Drunk x Brooklyn = problems getting home. If I don't make it you can have my computer and my bitches. You're welcome.
just left the emergency room. condom extraction.
he yelled 'rock me amadeus!' when he came
i love that song!
NOT THE POINT
i normally make it a rule to leave when white people start rapping... but they had blow.
Restaurants Roasting People Who Gave Them Negative Yelp Reviews (25 Pics)
Dont even try and act like it wasn't you who made the sex tape of my dogs.
You're not invited to the wedding. They don't want you starting a "who's fucked the bride the most" contest.
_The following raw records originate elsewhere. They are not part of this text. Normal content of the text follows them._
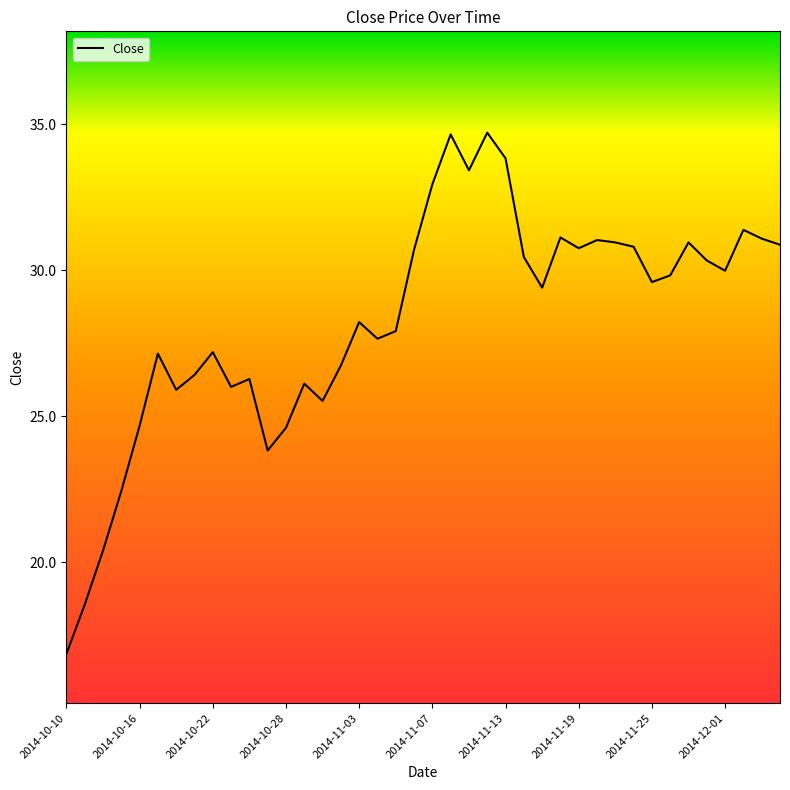

What is the maximum value shown in the chart?

34.7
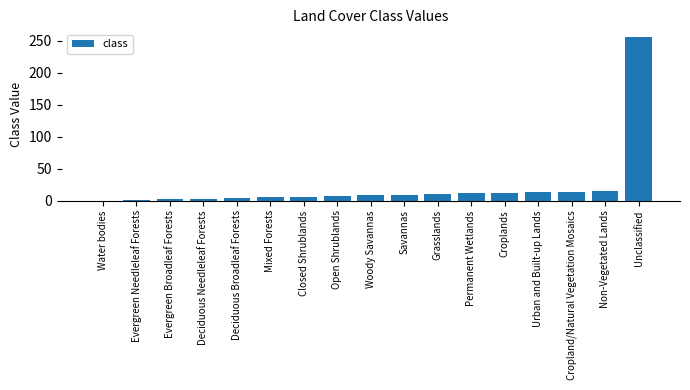

How many distinct data groups are displayed?

1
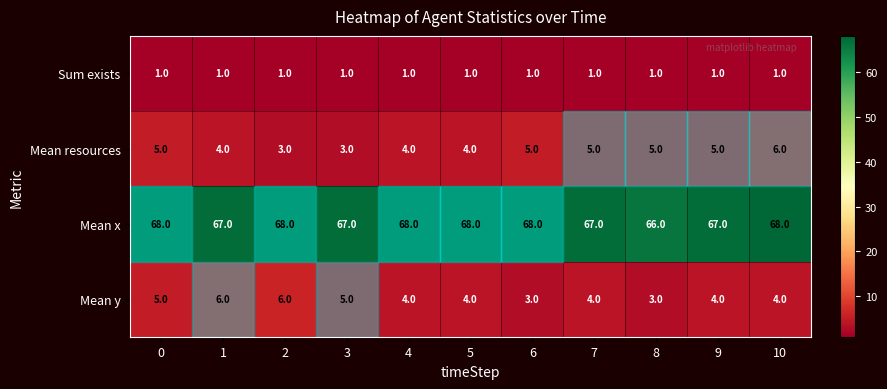

How many Mean y values are between 4 and 5?

7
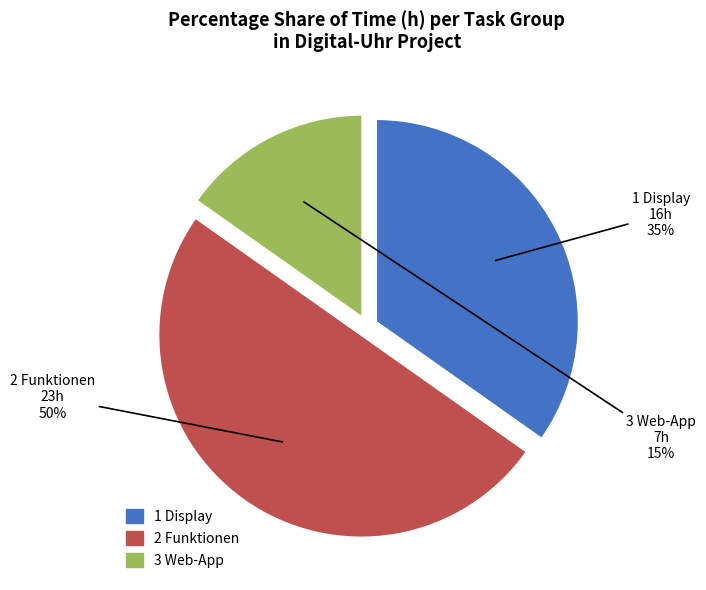

Between 1 Display and 2 Funktionen, which is larger?

2 Funktionen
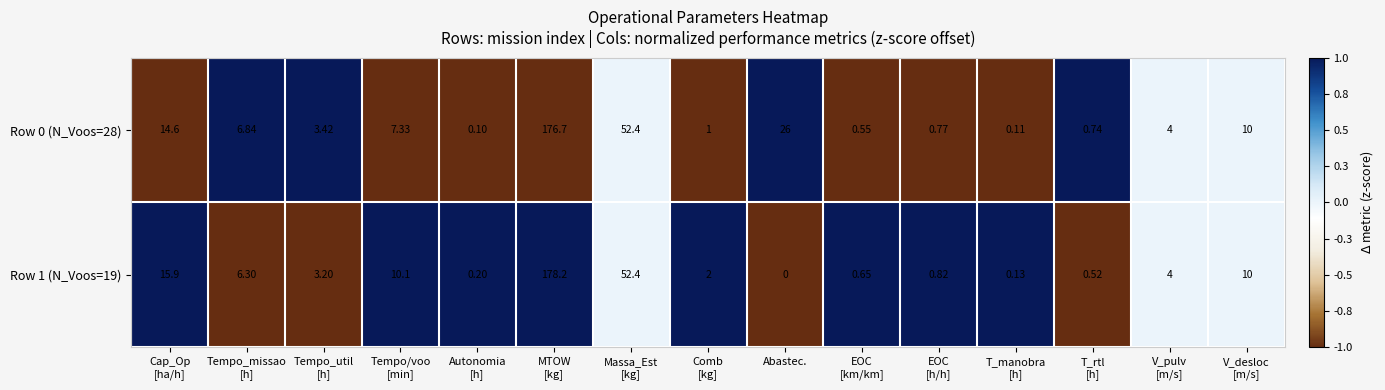

Which label corresponds to the smallest value in the chart?

Abastec.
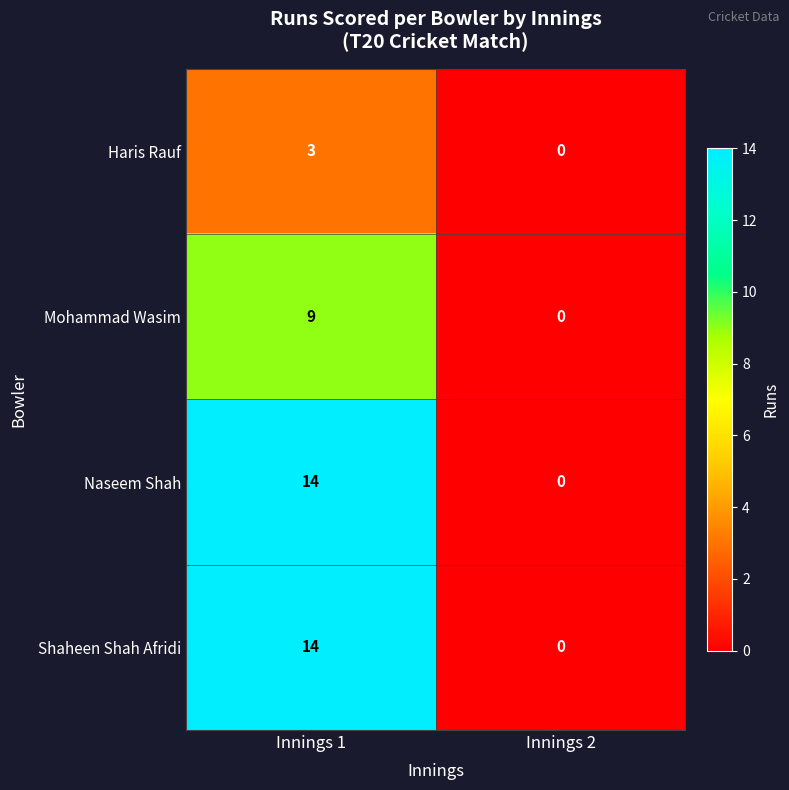

Is it true that Shaheen Shah Afridi equals 6 at Innings 2?

False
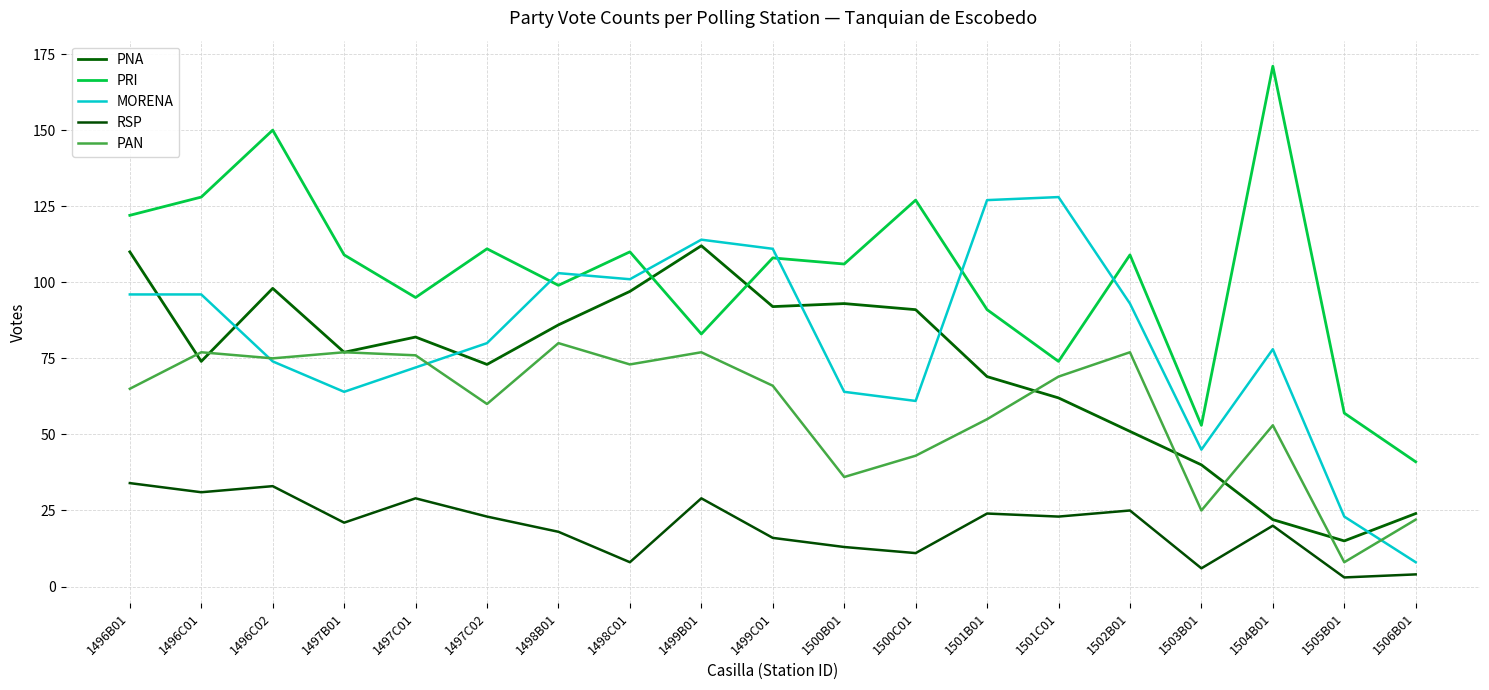

What are all the series names shown in the legend?

PNA, PRI, MORENA, RSP, PAN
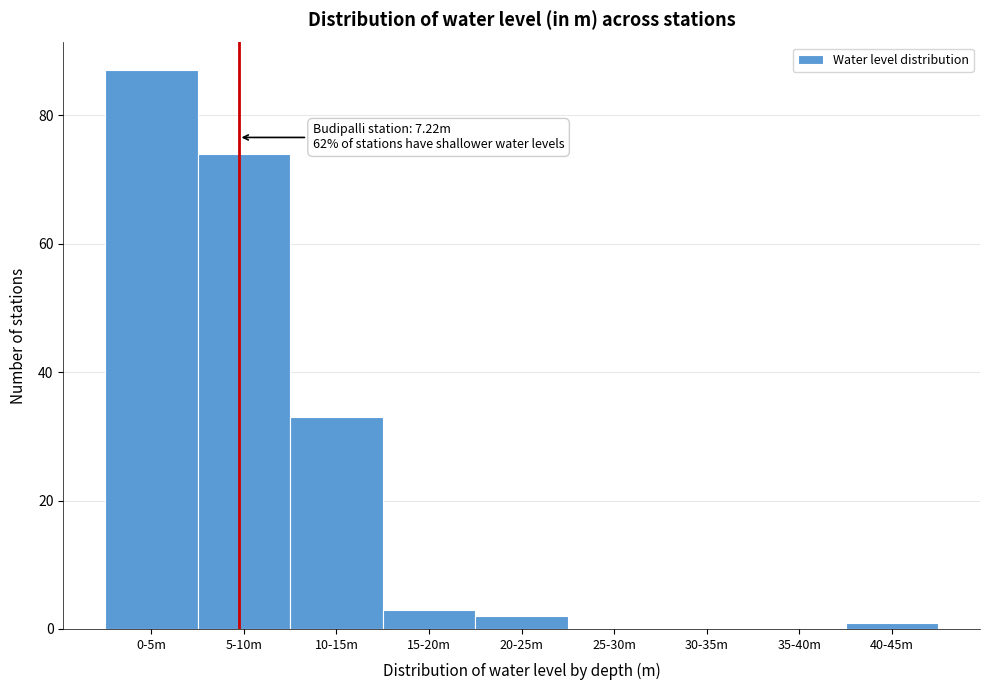

Reading left to right, transcribe all the data shown in this chart.

0-5m=87	5-10m=74	10-15m=33	15-20m=3	20-25m=2	25-30m=0	30-35m=0	35-40m=0	40-45m=1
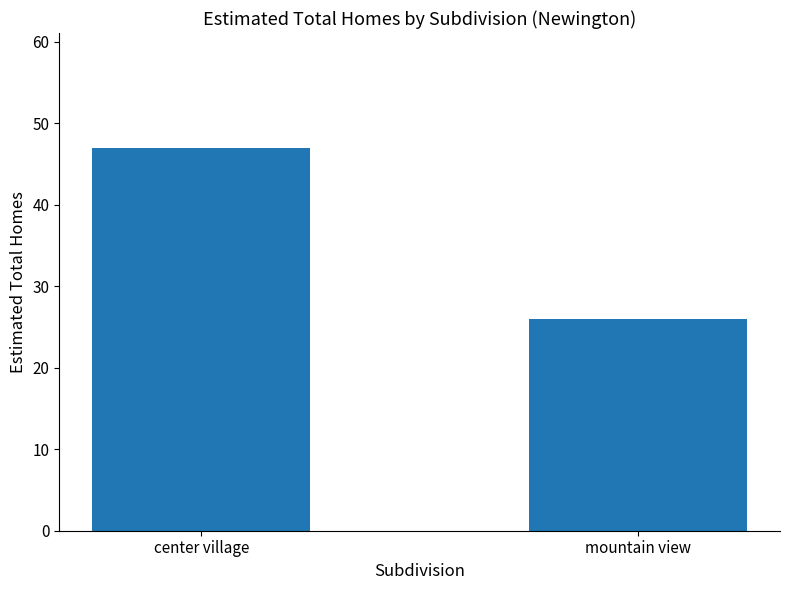

What position from the left is center village?

1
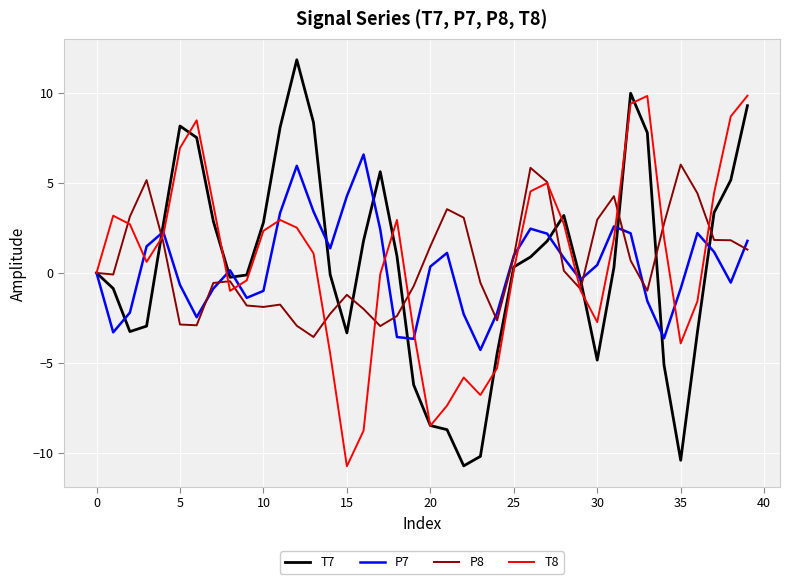

What is the maximum value shown in the chart?

11.8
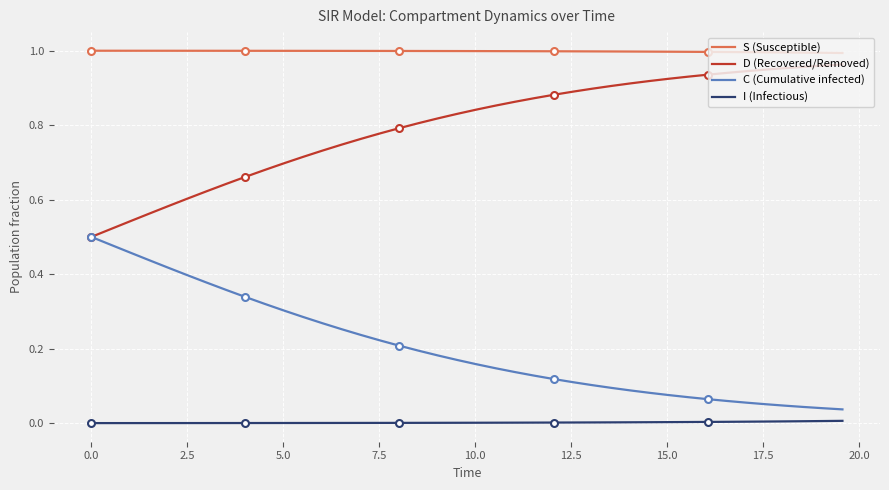

True or false: C (Cumulative infected) and S (Susceptible) cross at least once.

False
even the AIR tastes like tequila.
ORGASMS AND PIZZA
PIZZA AND ORGASMS
I don't need to marry the guy. I just need some filthy, shameful wish fulfillment sex and then live out the rest of my life on the bean farm.
Woman Posts Harassing DMs From Creep Online, Now He’s Upset Because People Told His Mom
Hypothetically speaking, at what point does fire become too much fire?
I know EXACTLY where things went wrong with her...I didn't use Cheetos as a wooing tool.
The kitchen also doubles as a screaming room after midnight as long as you have something to muffle the sound
last night I mixed vodka in with my protein shake... and you tell me my new years resolution was impossible
I dont know who to turn my two weeks notice into so I'm just going to get hammered at work and see who fires me.
You know that tattoo place next to Dallas? The naked sexy frog on my neck is proof that their "won't tattoo if drunk" sign is bullshit!